La vraie vie, la vie enfin découverte et éclaircie, la seule vie par conséquent réellement vécue, c'est la littérature.



mercredi 5 février 2014

Les gens se sont mis à produire les pensées en masse, comme des chaussures ou des gants.


Paweł Goźliński, Jul, traduit du polonais par Isabelle Jannès-Kalinowski, parution originale 2010, paru en France aux éditions Noir sur Blanc.

Un gros roman étrange et très noir, très glauque.
Nous sommes à Paris, à l’été 1845, au milieu des réfugiés polonais. C’est une atmosphère d’hommes perdus loin de chez eux, complotant, dérivant, en proie au jeu et à l’alcool, à la désespérance. Il y a des poètes, des prophètes, des courants sectaires, des espions à la solde de la Russie ou de la police. Il y a surtout ces meurtres : un homme aux mains tranchées brûlant vif, un couple précipité dans le vide, des écritures de sang… des meurtres barbares, l’œuvre d’un fou.

Un meurtrier qui se fait un feu d’artifice sur un cadavre, c’est bon pour un roman feuilleton.
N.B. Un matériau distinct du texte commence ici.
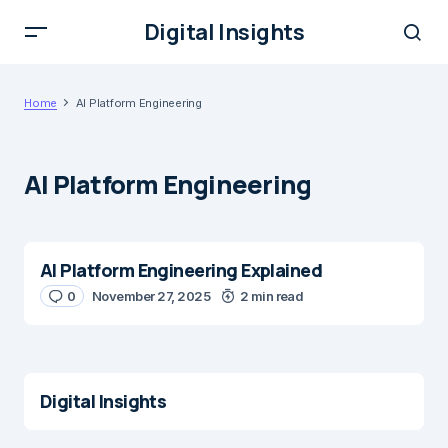
Digital Insights
Home
AI Platform Engineering
AI Platform Engineering
AI Platform Engineering Explained
0
November 27, 2025
2 min read
Digital Insights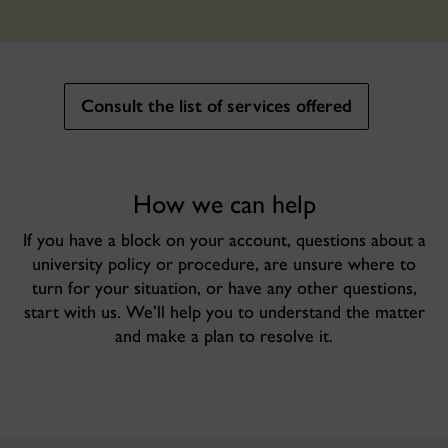
Consult the list of services offered
How we can help
If you have a block on your account, questions about a
university policy or procedure, are unsure where to
turn for your situation, or have any other questions,
start with us. We’ll help you to understand the matter
and make a plan to resolve it.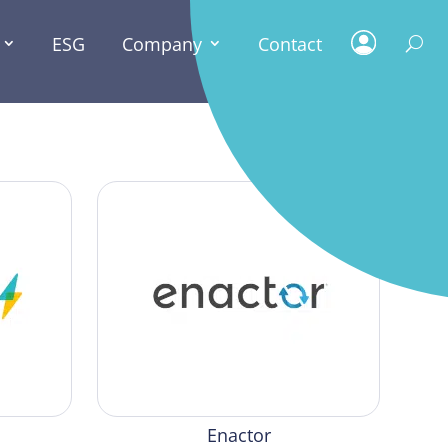
ESG
Company
Contact
Enactor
Mais ici, on est à Paris, sous Louis-Philippe. Tu saisis ? Ici, on fait de l’argent, et la mort on la cache dans des maisons bien tenues comme celle-ci. À quoi bon déblatérer sur la mort ? La mort, ça ne rapporte pas !

C’est un roman policier qui tient du thriller et du roman noir. Alcool, boue, sueur, excrément, complots, tortures physiques et mentales… Le délire complotiste des réfugiés polonais et la misère répugnante de Paris… C’est l’envers du Paris lumineux ou grandiloquent, on est dans la veine d’Eugène Sue, dans le gluant. Deux imaginaires semblent s’opposer : celui du Paris de la Révolution de Juillet avec son roi bourgeois et ses élites molles et sans grandeur et celui du romantisme polonais, révolutionnaire et héroïque. Les personnages naviguent entre les deux, ne réussissant réellement à aucun.

Paris. les berges de la Seine avec la silhouette du Panthéon
daguerréotype de P.-M. Hossard Paul Michel, 
1843, musée d'Orsay, image RMN

Il rit au visage de Podhorecki, et de sa bouche s’exhale l’odeur fétide d’un combat perpétuel entre ses sucs gastriques et la bouteille de cognac.

C’est très réussi. À tel point que j’ai ressenti une vraie répugnance à plusieurs moments de ma lecture ! Un comble. J’aurais aimé que quelques lueurs d’espoirs soient laissées à cette pauvre humanité. L’intrigue criminelle est plutôt réussie, il y a un vrai suspense.
Le seul réel bémol dans ce livre est que son auteur connaît trop bien son sujet et que le lecteur, lui, est perdu. La culture polonaise est importante : les étapes de la lutte contre la Russie, de l’asile donné par la France, les schismes religieux, la poésie… Il faut accepter d’être un peu perdu à diverses reprises, et c’est un peu énervant.
Une lecture prenante.

Gruszczyński se gratte derrière l’oreille comme s’il voulait se creuser le ciboulot et en extraire un savoir secret. Mais soit ce savoir s’est épuisé, soit il ne s’est jamais trouvé là, car on n’entend dans le salon que le crissement du doigt parmi les pellicules.





3 commentaires:

Dominique a dit…

Celui là je le note, d'abord parce que l'éditeur ne sort rien de mièvre et que tous ses livres sont bons
D'accord avec toi il est parfois difficile dans ce genre de bouquin de tout comprendre quand on connait peu la culture du pays mais à force de lire sur les pays d'Europe centrale ça vient et je me sens maintenant plus à l'aise
je suis en train de lire un polar polonais justement et je me régale

Alex Mot-à-Mots a dit…

Il a l'air très noir. Mais même si je ne connais rien (ou pas grand chose) de l'histoire de la Pologne, pourquoi pas.

nathalie a dit…

Je serai curieuse de connaître vos avis, ce n'est pas un livre ordinaire.